**Task to complete**. Give again, word for word, each line below starting at the one that contains "right hip: (103, 166)" and ending at the one that contains "nose: (48, 92)".

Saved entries
☆ ☆ ☆

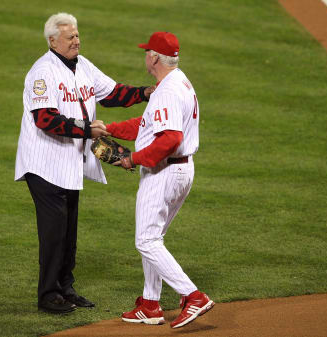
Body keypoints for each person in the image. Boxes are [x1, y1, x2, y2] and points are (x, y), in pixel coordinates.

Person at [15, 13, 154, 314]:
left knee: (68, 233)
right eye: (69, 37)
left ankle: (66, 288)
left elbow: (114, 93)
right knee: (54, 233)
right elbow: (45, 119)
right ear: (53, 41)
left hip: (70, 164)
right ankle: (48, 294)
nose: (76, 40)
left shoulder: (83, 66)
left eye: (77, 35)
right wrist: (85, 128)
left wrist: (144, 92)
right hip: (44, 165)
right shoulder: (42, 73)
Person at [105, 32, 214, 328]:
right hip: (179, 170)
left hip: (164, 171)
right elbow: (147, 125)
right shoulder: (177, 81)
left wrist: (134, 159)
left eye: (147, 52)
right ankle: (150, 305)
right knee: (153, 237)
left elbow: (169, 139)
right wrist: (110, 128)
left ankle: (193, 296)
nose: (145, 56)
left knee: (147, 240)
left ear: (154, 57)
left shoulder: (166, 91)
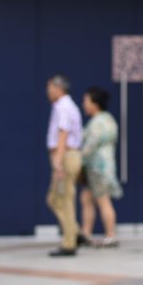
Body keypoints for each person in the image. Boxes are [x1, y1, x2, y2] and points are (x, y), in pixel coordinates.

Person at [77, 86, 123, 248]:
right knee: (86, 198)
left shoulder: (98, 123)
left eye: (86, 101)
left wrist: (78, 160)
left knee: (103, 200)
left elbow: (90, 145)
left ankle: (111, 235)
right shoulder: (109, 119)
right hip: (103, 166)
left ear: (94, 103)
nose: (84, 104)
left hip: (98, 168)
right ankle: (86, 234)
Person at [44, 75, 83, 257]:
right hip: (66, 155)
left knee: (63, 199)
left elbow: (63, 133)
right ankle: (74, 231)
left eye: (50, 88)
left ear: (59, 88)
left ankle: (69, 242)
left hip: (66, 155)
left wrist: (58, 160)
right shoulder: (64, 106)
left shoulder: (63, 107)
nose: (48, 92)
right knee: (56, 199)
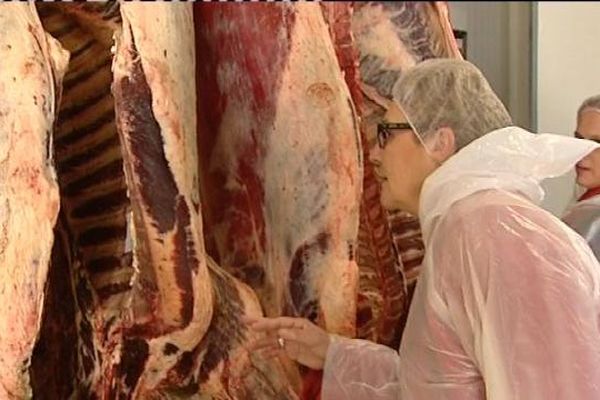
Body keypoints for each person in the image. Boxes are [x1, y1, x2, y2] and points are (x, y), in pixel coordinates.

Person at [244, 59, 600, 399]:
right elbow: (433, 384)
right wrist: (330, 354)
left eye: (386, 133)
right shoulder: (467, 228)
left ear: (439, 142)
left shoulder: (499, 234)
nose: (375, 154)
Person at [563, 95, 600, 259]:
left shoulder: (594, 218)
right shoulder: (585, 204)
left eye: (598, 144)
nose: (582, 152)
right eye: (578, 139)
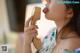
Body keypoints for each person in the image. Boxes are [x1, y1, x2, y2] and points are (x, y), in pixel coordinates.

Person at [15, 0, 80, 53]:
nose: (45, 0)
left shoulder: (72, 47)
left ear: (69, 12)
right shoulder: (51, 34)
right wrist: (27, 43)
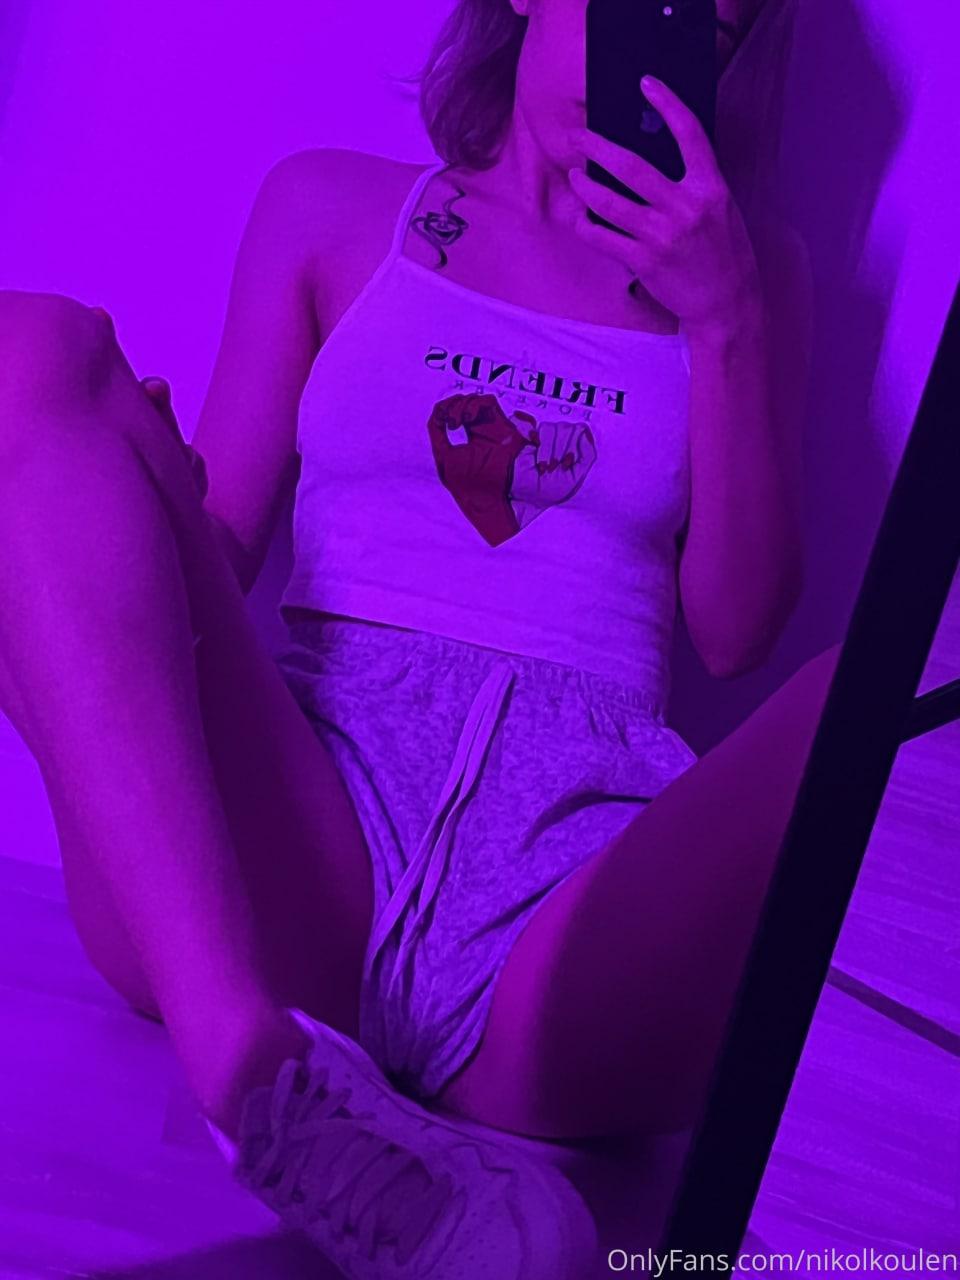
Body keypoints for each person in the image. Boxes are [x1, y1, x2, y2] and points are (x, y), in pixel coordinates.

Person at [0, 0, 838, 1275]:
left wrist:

☆ ☆ ☆

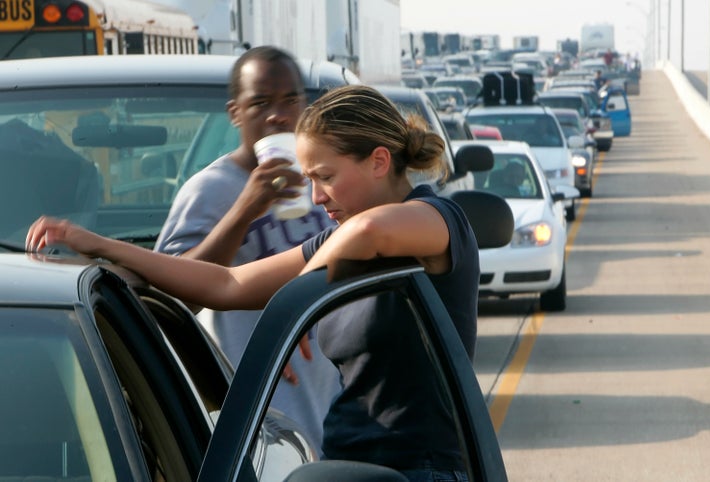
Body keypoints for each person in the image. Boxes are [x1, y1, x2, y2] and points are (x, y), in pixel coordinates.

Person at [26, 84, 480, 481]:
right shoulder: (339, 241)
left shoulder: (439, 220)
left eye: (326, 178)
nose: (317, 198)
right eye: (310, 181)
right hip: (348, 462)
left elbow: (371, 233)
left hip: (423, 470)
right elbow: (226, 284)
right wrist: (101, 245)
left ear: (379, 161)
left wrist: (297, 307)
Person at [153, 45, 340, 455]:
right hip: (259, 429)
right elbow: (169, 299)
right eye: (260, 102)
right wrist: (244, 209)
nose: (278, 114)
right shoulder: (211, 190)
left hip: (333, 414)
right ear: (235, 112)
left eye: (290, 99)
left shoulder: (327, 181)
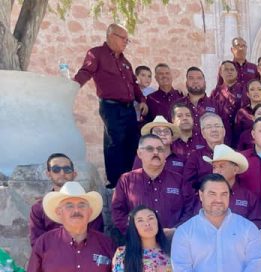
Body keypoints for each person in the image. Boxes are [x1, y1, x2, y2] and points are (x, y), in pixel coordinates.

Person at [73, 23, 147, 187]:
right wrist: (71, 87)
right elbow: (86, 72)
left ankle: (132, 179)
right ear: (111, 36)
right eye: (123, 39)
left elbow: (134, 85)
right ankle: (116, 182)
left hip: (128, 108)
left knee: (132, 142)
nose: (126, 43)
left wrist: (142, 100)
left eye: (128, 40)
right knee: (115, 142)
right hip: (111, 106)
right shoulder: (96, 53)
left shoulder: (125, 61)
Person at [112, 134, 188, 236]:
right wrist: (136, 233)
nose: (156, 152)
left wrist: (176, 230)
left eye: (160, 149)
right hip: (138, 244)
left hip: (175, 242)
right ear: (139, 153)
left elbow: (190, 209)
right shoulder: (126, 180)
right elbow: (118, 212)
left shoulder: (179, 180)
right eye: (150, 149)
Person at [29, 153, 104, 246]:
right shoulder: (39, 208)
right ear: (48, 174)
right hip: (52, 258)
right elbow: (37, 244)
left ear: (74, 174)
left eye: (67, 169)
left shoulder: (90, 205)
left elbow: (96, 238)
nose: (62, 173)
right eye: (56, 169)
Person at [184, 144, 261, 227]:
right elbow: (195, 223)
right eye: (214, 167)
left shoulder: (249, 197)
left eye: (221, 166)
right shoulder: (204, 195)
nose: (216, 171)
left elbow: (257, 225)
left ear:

☆ ☆ ☆

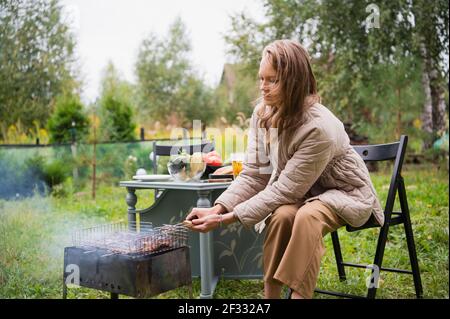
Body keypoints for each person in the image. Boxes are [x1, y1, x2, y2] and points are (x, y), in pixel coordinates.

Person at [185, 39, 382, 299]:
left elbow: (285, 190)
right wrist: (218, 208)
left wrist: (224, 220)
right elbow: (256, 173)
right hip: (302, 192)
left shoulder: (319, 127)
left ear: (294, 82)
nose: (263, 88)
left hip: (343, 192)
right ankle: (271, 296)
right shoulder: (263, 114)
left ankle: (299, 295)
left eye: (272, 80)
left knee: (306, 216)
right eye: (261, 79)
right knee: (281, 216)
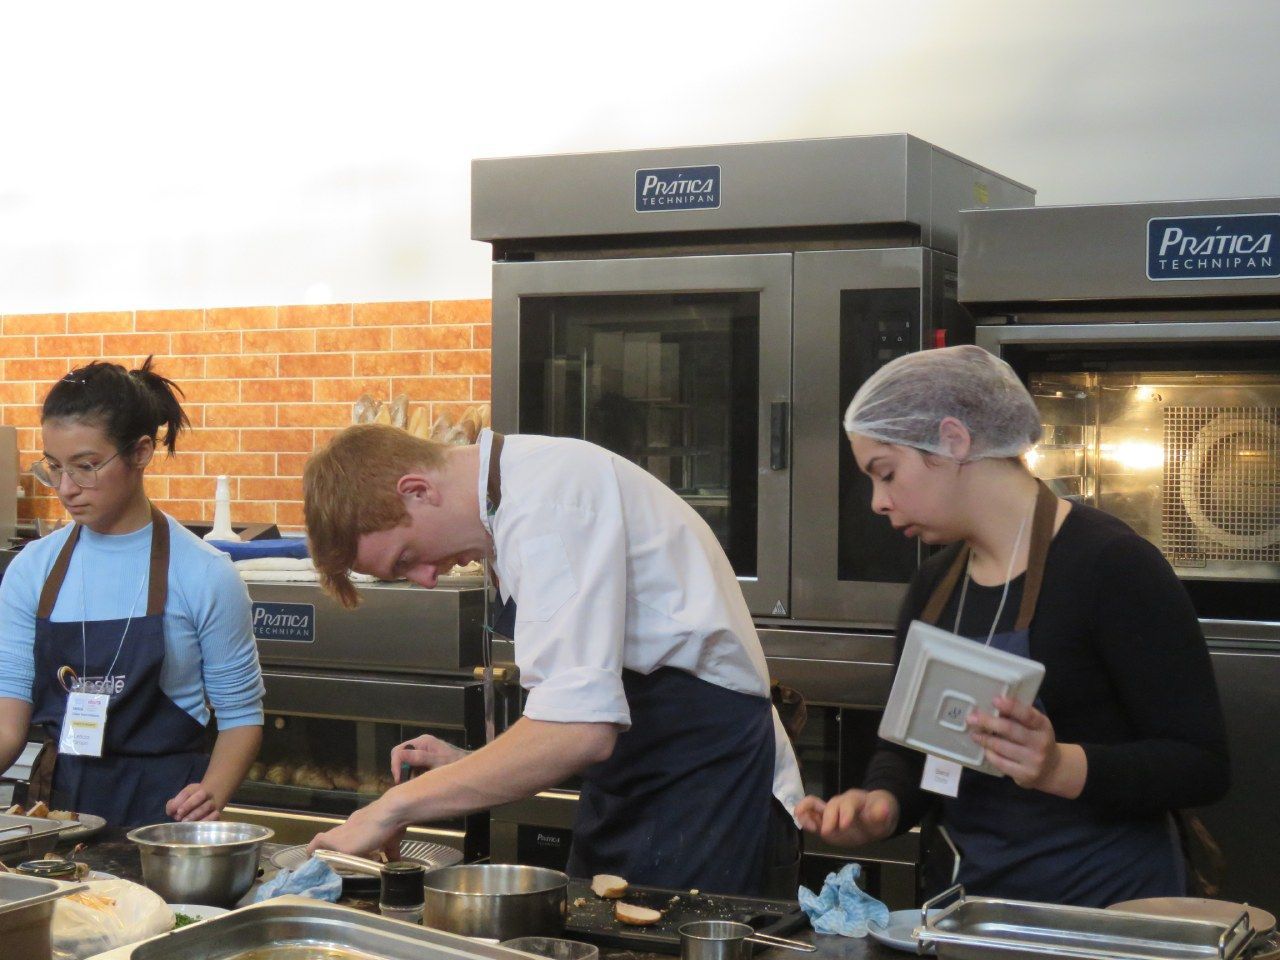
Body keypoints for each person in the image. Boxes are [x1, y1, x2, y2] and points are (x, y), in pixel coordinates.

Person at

☆ ☆ ☆

**Solved problem**.
right hip: (103, 166)
left ear: (94, 103)
nose: (84, 104)
left hip: (98, 168)
right ankle: (86, 234)
Person at [44, 75, 83, 257]:
right hip: (66, 155)
left knee: (63, 199)
left elbow: (63, 133)
right ankle: (74, 231)
left eye: (50, 88)
left ear: (59, 88)
left ankle: (69, 242)
left hip: (66, 155)
left wrist: (58, 160)
right shoulder: (64, 106)
left shoulder: (63, 107)
nose: (48, 92)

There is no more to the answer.